=== SOURCE EXCERPT ===
Last week I told you that Beyond.com changed their name from Software.net because it was often confused with Software.com, a completely different company. But that is not the only reason they changed their name. Apparently, Software.net may be a good descriptive name for their business but in fact there is nothing distinctive about it. Not only were potential customers confused by the ending, there was apparently little in the name for potential customers to remember. Was that Software.org, Computers.com, Internet.stuff or what? It was technology related but just
what was it?
Traditional retail stores have a physical location. They are located in downtown shopping centers, retail malls, airports and many other distinctive locations. A retail store can consequently focus its marketing efforts on attracting traffic directly to their premises and on attracting walk-by and casual traffic. The former is by far the more expensive and difficult traffic to attract but is more likely to convert into a customer than the casual visitor. Casual walk-in customers however, often account for the majority of business for retail outlets.
Internet sites do not have a physical location and cannot expect much casual traffic. Visitors to most web sites are destination driven. They are harder to attract but far more likely to convert into a customer than a casual visitor. A web site manager's foremost objective is consequently to attract visitors to their site.
Company's like Beyond.com can afford to invest significant resources into finding the right name for their online business. For most new Internet ventures, this is not feasible. A name must be found and registered based on your own judgment. One of the hardest aspects to this is in finding a name that can be registered at all. Names like "Software.net", " shopping.uk.co/ ", "cars.com", "appliances.com" etc. are already taken. It may be just as well as Software.net decided. Some of the most successful online ventures have far more innovative and distinctive names like Yahoo, Alta Vista and Amazon.com.
Another suggestion I have heard but don't put much stock in is to keep the name as short as possible. Three letters are best because they require that the visitor type the fewest letters. Apart from IBM I cannot immediately think of any 3 letter web sites. There is no point in saving typing if you don't remember the name. Barnesandnoble.com however may be putting too much faith in peoples typing and spelling skills. In either case it should not matter. Your objective should be to get a link that people can click on and not to have them type at all.
Another suggestion I think any serious web promoter should consider is to have multiple URL's. The fact is, registering a URL for as little as $15 per year from some of the new registrars is one of the least expensive promotion expenses you can have. Many ISP's (Internet Service Providers) will let you assign multiple domains to subdirectories of your main account for a nominal fee. Our ISP charges a $25 setup fee and $1 month. These additional domains can focus on a different aspect of your main business and then link to your main site. Not only will they cast a wider marketing net, the multiple links may also help with your search engine ranking.
If there is a chance your customer will misspell your name then register the most common misspellings. You will still get to the barnesandnoble web site from http://www.barnsandnoble.com/ despite the mistyped. Most ISP's will also let you 'Park' several domain names in your main account directory for a nominal fee. Parked domains use the same web pages so there is no extra work in maintaining multiple web sites.

=== GIVEN REQUEST 1 ===
Rewrite everything in the listing from its first line down to the line containing "export const myFeature", swapping "Description" for "Summary" and leaving everything else the same. Leave out the pictures.
This listing is unrelated to the text above it.

=== DATASET ===
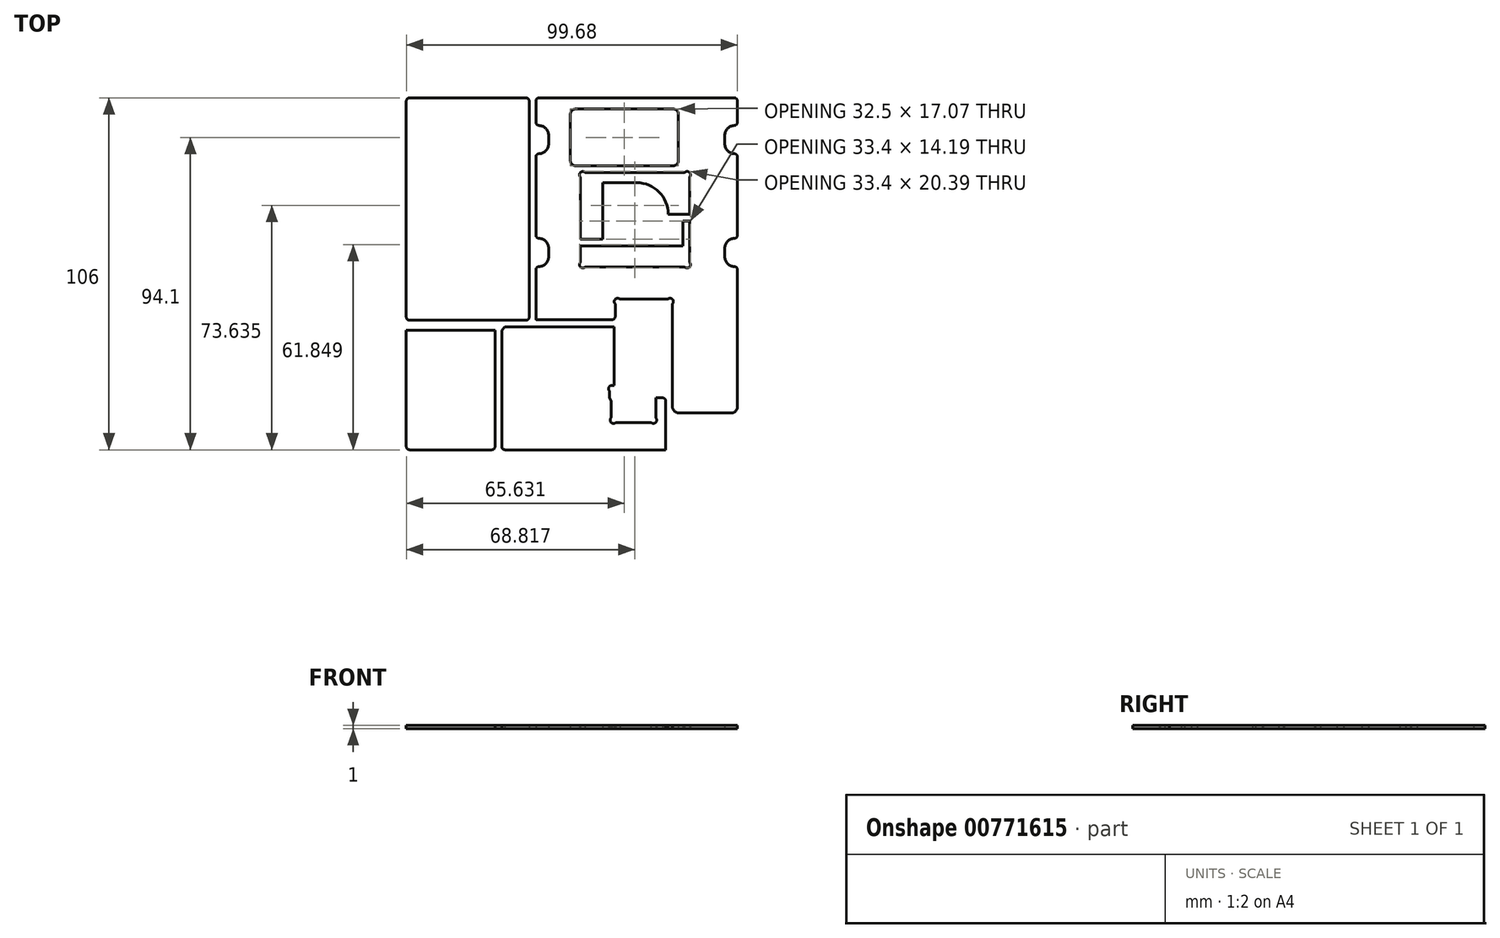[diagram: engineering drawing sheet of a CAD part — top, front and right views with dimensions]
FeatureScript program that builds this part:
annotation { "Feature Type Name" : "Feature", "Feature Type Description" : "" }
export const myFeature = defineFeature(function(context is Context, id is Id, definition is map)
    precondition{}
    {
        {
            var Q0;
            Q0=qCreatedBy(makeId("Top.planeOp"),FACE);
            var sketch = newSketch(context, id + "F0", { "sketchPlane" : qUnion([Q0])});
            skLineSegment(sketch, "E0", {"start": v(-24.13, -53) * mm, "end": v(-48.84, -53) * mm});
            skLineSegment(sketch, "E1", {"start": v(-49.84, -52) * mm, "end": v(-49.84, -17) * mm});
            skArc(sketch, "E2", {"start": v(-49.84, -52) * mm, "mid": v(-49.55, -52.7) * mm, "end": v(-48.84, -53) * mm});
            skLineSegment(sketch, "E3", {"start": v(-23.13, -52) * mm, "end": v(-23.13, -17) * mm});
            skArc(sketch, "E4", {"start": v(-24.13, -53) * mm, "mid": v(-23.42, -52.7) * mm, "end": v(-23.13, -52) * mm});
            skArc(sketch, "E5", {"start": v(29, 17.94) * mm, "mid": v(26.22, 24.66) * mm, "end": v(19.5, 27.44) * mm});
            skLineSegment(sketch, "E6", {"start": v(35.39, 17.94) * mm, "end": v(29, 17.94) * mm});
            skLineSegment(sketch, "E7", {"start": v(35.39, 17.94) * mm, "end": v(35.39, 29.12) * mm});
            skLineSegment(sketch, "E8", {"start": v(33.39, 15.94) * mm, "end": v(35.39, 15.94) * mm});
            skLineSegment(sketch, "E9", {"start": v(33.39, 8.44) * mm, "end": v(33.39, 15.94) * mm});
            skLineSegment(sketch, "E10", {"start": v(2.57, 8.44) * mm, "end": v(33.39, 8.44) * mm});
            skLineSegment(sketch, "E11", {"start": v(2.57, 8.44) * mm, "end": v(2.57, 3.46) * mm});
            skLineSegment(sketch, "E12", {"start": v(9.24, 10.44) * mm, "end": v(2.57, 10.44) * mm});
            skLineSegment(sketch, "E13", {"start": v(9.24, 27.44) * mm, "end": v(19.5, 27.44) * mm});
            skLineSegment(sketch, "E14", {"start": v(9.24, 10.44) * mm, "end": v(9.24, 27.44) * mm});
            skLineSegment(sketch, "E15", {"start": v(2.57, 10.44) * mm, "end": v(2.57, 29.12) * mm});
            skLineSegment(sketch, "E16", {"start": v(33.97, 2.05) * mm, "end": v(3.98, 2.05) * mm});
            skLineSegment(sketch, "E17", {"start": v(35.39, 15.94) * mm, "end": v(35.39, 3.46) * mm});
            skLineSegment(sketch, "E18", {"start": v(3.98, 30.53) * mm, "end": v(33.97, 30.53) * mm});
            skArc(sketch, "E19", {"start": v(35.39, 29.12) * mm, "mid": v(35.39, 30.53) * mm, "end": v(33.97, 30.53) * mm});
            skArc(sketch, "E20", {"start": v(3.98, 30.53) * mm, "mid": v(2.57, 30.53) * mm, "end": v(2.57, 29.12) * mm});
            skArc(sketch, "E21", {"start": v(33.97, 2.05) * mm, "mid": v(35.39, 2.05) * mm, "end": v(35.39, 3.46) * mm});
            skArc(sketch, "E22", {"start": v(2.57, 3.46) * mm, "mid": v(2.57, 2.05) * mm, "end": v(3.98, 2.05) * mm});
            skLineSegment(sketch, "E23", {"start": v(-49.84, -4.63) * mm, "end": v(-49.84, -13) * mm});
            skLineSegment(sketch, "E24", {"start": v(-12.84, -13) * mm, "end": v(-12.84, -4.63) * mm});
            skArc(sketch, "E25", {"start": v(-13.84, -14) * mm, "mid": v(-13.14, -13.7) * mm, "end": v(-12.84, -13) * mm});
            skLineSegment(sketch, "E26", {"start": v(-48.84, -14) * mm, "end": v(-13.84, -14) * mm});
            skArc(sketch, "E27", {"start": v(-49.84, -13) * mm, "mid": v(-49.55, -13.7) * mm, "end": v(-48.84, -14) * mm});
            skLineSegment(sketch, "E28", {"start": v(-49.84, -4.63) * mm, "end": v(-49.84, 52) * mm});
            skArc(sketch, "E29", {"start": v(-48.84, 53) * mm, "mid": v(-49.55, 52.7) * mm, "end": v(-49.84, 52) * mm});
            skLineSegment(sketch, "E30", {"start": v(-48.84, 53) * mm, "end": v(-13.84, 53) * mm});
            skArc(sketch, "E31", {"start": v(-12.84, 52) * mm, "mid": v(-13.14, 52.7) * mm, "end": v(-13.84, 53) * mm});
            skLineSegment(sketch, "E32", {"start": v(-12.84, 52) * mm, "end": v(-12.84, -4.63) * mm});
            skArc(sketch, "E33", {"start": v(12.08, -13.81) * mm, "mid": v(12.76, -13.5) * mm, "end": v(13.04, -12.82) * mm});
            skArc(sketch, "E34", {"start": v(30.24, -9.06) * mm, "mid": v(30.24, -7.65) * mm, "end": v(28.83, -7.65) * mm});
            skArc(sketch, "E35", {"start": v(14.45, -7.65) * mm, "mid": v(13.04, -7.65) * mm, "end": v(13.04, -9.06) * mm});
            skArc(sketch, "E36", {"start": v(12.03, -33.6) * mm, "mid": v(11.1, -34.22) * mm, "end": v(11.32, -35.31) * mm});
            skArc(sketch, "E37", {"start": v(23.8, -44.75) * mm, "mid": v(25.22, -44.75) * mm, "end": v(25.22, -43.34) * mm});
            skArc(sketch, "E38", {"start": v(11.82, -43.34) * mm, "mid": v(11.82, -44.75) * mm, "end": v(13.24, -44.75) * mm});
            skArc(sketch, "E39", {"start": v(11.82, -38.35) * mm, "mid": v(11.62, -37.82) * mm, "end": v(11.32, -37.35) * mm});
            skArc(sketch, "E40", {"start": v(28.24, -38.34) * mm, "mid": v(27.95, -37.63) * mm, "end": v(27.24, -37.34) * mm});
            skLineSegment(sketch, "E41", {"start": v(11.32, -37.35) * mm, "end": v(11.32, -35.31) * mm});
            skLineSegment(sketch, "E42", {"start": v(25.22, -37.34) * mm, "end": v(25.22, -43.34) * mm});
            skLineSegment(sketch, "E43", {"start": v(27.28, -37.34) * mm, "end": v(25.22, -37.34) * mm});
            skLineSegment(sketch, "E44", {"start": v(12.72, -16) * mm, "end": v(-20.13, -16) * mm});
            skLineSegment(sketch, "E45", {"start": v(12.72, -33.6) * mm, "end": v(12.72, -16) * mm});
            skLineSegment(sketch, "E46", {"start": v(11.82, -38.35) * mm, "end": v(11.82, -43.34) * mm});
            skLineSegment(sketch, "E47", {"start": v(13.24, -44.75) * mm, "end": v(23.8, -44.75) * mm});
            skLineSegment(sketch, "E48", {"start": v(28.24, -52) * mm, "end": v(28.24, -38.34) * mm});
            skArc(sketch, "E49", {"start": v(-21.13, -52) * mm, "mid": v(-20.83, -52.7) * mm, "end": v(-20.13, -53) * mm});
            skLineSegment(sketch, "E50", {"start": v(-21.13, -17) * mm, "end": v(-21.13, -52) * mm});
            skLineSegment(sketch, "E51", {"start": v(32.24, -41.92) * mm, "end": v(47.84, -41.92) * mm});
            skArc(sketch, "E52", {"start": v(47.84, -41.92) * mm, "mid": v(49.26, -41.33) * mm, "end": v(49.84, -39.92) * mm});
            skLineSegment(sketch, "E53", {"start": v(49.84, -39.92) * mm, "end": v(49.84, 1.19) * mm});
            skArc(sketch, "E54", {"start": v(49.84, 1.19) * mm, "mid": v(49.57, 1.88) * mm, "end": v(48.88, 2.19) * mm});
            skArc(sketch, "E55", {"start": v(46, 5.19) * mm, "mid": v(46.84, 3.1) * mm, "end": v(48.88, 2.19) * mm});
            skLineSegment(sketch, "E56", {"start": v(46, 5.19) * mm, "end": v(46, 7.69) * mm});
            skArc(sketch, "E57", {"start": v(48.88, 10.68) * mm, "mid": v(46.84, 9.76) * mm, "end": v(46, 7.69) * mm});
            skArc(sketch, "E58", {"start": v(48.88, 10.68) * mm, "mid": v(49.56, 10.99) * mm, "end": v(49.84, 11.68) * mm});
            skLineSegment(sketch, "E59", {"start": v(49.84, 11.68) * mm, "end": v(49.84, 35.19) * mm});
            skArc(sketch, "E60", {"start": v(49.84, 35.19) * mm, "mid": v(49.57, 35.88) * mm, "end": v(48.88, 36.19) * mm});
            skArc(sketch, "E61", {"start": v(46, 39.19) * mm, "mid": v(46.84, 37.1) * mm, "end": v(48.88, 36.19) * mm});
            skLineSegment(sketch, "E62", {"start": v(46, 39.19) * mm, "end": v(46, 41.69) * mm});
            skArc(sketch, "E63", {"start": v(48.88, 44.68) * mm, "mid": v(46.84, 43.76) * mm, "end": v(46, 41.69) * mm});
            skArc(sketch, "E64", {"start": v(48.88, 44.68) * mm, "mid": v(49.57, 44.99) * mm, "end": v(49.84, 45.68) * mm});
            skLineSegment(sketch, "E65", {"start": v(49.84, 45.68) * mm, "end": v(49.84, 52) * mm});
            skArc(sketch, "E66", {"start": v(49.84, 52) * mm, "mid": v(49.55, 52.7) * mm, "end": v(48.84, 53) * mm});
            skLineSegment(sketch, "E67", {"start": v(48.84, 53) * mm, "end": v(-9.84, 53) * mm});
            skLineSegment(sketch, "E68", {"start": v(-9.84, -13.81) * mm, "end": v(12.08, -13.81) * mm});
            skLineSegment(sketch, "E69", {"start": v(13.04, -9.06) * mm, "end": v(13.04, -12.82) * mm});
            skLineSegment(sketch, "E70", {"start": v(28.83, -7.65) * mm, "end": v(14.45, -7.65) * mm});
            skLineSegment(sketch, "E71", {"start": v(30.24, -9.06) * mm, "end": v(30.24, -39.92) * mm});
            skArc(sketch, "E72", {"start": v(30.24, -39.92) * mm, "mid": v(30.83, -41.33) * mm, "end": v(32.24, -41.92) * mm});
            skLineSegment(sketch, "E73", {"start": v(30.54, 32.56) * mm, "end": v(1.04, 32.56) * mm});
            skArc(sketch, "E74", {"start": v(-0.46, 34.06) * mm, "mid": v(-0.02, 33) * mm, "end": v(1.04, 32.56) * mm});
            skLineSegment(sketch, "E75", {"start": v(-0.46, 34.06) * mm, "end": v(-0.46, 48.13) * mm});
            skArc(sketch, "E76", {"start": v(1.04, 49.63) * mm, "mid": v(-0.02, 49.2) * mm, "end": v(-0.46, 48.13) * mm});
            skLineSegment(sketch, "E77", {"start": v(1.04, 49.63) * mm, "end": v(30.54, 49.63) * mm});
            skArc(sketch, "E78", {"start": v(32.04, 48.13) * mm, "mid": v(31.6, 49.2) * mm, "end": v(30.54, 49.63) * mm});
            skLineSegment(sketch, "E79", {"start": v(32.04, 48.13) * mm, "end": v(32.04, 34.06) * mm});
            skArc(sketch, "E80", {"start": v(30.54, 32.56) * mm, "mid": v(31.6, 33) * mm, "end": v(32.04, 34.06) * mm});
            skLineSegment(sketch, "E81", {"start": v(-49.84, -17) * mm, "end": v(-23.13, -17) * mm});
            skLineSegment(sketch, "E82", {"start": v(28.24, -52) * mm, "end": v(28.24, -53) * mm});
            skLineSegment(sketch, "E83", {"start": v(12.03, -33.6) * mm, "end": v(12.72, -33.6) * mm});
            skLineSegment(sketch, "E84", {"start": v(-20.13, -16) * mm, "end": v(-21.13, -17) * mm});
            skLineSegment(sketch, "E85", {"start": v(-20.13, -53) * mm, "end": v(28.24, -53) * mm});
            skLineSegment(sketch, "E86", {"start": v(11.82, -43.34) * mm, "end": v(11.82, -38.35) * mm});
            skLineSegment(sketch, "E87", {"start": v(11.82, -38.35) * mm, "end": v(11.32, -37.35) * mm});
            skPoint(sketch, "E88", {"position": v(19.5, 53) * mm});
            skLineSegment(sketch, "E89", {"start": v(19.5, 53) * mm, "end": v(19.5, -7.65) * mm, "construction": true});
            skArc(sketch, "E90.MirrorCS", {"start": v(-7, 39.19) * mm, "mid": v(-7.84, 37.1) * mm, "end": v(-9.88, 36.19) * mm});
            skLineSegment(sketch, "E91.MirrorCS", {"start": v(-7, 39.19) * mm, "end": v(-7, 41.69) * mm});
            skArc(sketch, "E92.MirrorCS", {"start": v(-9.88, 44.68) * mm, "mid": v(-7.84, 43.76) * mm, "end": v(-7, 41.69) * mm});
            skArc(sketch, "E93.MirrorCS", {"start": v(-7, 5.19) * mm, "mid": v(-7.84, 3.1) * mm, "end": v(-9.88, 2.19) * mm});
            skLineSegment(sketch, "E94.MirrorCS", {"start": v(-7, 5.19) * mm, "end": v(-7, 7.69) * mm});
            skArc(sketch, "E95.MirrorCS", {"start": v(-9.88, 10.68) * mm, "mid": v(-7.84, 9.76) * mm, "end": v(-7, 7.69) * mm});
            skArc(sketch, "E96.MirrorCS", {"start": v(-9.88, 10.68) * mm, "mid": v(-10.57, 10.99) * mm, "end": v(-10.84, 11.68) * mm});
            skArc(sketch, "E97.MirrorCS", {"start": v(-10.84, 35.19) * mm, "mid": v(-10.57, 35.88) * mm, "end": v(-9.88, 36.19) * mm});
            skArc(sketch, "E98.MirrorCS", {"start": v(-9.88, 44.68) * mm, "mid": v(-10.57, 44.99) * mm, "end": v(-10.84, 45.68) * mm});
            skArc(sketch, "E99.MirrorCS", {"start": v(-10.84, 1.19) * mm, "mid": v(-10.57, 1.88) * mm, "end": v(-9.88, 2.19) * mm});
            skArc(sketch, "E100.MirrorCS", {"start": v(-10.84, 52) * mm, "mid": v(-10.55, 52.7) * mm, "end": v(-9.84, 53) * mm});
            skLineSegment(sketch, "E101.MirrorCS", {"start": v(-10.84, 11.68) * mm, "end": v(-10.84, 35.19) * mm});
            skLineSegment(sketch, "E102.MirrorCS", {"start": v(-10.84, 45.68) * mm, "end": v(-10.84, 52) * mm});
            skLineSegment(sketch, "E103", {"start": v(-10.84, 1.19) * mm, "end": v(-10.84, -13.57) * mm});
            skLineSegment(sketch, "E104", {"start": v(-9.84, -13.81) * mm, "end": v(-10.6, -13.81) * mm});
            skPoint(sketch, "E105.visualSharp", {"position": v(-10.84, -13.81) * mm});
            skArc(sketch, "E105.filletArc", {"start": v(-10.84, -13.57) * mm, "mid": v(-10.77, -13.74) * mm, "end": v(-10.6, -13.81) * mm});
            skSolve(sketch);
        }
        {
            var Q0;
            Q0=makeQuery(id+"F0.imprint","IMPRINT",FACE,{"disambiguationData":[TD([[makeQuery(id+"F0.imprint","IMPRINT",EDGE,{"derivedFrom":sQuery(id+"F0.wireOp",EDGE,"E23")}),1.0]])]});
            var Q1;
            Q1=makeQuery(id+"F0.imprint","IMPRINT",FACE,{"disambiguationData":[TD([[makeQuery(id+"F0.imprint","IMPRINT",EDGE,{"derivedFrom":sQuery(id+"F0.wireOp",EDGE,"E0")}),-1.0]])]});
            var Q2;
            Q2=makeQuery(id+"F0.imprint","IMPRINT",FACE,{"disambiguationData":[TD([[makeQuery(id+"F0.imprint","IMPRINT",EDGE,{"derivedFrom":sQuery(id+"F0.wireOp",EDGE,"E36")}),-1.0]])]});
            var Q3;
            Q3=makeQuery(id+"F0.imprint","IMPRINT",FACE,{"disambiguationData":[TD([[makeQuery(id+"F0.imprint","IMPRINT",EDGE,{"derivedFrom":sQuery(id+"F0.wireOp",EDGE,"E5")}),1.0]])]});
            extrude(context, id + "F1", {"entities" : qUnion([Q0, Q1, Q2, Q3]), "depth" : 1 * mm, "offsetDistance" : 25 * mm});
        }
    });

=== GIVEN REQUEST 2 ===
In the article on choosing web site names, what was Beyond.com called before it changed its name?

=== SOLUTION 1 ===
[diagram: engineering drawing sheet of a CAD part — top, front and right views with dimensions]
FeatureScript program that builds this part:
annotation { "Feature Type Name" : "Feature", "Feature Type Summary" : "" }
export const myFeature = defineFeature(function(context is Context, id is Id, definition is map)

=== SOLUTION 2 ===
Software.net